Anyone using the Opening Price Principle?

Discussion in 'Trading' started by travisdu, Sep 25, 2001.

  1. travisdu

    travisdu

    Im curious if anyone here is using the opening price principle in their trading?

    Opening Price Principle - A stocks high or low for the day is within 20% of the open 70-75% of the time.

    This principle necessitates that the safest trades have to be long above the open and short below it.

    If anyone is id like to ask how its working for you and what pitfalls are you running into with it. Also what you may be using to refine it.

    One idea ive had is to combine it with with other confirming patterns like previous bullish or bearish candlesticks. For instance pick a bulllish candle formation (past couple days) and play them long if they gap up slightly, fill the gap to the previous days high or close then break over the open. This gives you confirmation that the candle pattern is strong and if market confirms and you are over high of day you also are using the opening price principle. Same thing could be done short.
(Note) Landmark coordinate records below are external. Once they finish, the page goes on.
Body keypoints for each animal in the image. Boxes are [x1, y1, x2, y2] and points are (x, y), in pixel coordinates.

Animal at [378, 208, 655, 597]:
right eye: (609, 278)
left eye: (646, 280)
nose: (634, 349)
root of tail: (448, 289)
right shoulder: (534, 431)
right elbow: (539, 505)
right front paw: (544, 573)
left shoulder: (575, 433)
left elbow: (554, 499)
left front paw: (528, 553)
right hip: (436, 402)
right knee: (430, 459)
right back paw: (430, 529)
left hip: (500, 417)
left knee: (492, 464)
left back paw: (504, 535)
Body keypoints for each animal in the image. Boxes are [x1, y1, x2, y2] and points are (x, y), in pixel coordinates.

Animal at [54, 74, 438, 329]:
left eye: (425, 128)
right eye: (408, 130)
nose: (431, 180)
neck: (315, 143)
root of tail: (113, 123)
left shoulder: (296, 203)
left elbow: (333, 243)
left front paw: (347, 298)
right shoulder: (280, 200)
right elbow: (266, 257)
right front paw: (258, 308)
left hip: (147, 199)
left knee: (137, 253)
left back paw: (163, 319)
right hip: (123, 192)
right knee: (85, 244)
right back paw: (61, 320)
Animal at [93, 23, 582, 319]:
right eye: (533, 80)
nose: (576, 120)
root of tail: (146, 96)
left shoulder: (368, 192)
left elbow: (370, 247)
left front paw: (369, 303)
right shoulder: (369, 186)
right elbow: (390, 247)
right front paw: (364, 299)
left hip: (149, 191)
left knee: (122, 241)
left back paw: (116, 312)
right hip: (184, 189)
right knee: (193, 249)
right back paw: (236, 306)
    Or for more playable trades you could just use 2day high or low and go long say over the 2day high if they are not to far from the open. In other words if the ATR is 3 points then it might not be wise to go long a day that it opens below 25% of the previous days high even if it breaks to new ground and is over the open.

    Larger gappers that fill but cant make new ground might be good for this as a buy or sell when they approach the open agian.

    Just some ideas.....let me know what u think.

    Travis.
     
  2. The opening price principle operates on the premise the the opening price is within 20% of the hi or lo a large percentage of the time. Have you checked this out to any extent? I did not find it to be true on the charts I scanned.
     
  3. patrick

    patrick

    heard of many other traders trying that and they all said, that it is worthless, pure gambling. It is like flipping a coin or going in the casino and bet on black or red. If trading would be that easy, everybody out there would be already a millionaire and nobody would be working anymore.
     
  4. travisdu

    travisdu

    Ok well thanks for the relpies, surprised more people dont have more to say on the subject.

    Decided to pull up some charts and take a look myself, so I picked six stocks fairly at random. Mostly was looking for stuff that had good range just to make it easier on myself to disern if the principle was working.

    Of the six stocks I looked at the months April to August, which is 107 trading days. Here is what i found:

    PLXS 73/107 68%

    EBAY 64/107 60%

    SWBD 80/107 75%

    VRTX 68/107 63%

    GILD 76/107 71%

    SWBT 75/107 70%

    Now its not 75% but it certainly aint no coin toss either.
    I dont have Tradestation or one of the other programs that could check this with more precision but I was rather conservative i think when I was looking at the charts, I think that you could probably add another 3% to the above numbers and be closer to the actual numbers.

    Even being conservative it looks promising to me. Some stocks like GILD for the most part open and go in one direction. Could make alot of money with this principle just on this stock alone.

    The difficulty is the stocks that wiggle near the open before they decide their direction and if you want to follow the principle finding an entry.

    Any thoughts on the numbers or anyone else taken a look at some charts and run the numbers?

    Any ideas for good entry using this principle?

    Trav
     
  5. The system you posted will work but only in a trending market.

    In a sideways market you will be whipsawwed to death



    Actually the opening price is one of my key entries.

    I tend to go long stocks that have been heavily beaten up. They have usually dropped hard from a base and have had an increase in volatility and no up days.

    When the stock can go above the previous closing price it's time for me to get long. I usually trade NYSE and he will probably have a major long position in a stock that has dropped that many days. He will try to gun the stock and get some shorts to cover so he can recoup his losses.


    I also will short stocks that have risen for 6 days or had a huge % gains for a few days in a row. I won't get short till the stock can go below the previous day. The specialist is usually heavily short a stock that has risen high like this. He will try to get some longs to take profits so he can recoup his losses.

    It does work with my type of trading. Long only stocks that are above previous closing price when general market going up

    and short stocks that go below previous closing price when general market crashing.


    I also play gaps and don't pay attention to this rule for my gap systems.

    rtharp
     
  6. dozu888

    dozu888

    When I was fooling around with stocks, I only long above open and short below. This has been talked about in Josh Lukeman's "Market Maker's Edge".

    It helped me to stay on the right side of the market.
     
  7. travisdu

    travisdu

    Do you go long above yesterdays close even if current price is below the open?

    Trav

    p.s. Do you know any software that will alert to "potential" candlestick patterns before they have fully formed. For instance i think a good setup would be getttingh into hammers then holding overnight and selling into the open. Problem is most software screeners only alert after the pattern is formed.
     
  8. m_c_a98

    m_c_a98

    I know that Ravenquote lets you create these alerts in quotesheets for any time frame and I'm sure other programs also let you. There is no macro/plugin for this so you have to manually create the parameters for each particular formation.